**Exercise details:**
Return every record verbatim, omitting all pictures.
*** Block opens ***
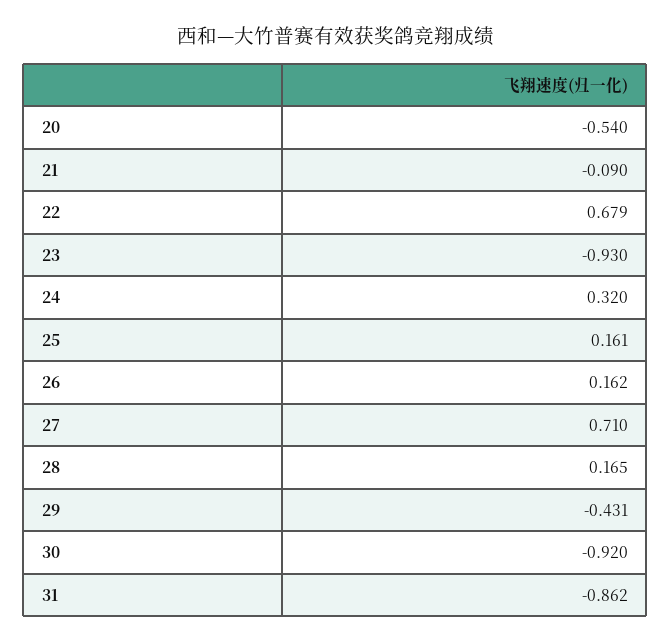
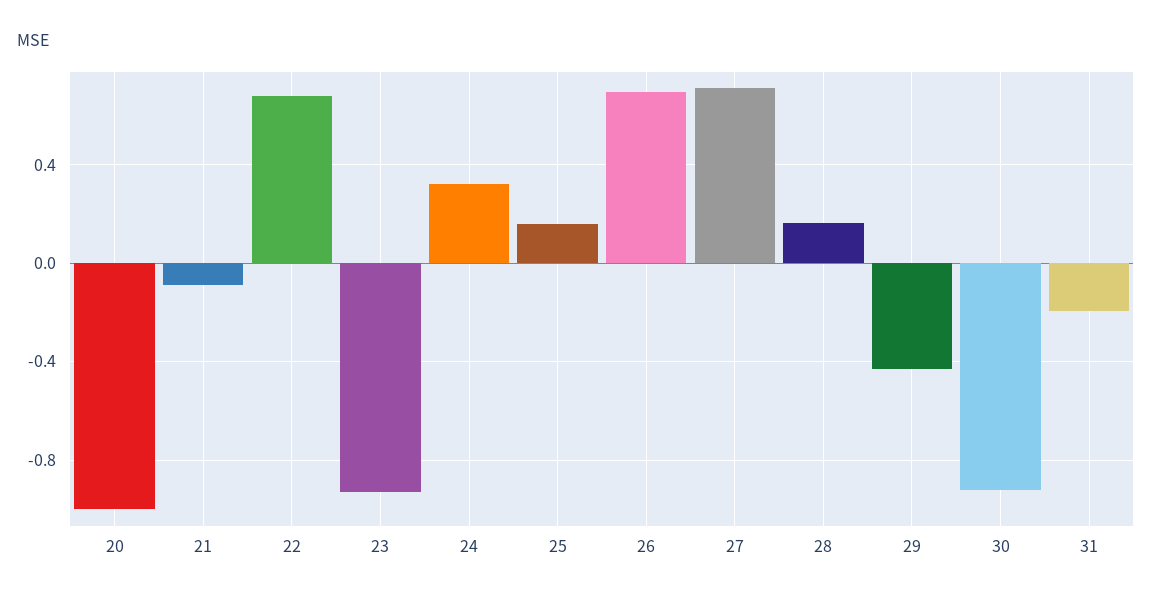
  {
-   "20": -0.54,
+   "20": -1,
    "21": -0.09,
    "22": 0.679,
    "23": -0.93,
    "24": 0.32,
    "25": 0.161,
-   "26": 0.162,
+   "26": 0.7,
    "27": 0.71,
    "28": 0.165,
    "29": -0.431,
    "30": -0.92,
-   "31": -0.862
+   "31": -0.2
  }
*** Block closes ***
**Answer space:**
  {
-   "20": -0.54,
+   "20": -1,
    "21": -0.09,
    "22": 0.679,
    "23": -0.93,
    "24": 0.32,
    "25": 0.161,
-   "26": 0.162,
+   "26": 0.7,
    "27": 0.71,
    "28": 0.165,
    "29": -0.431,
    "30": -0.92,
-   "31": -0.862
+   "31": -0.2
  }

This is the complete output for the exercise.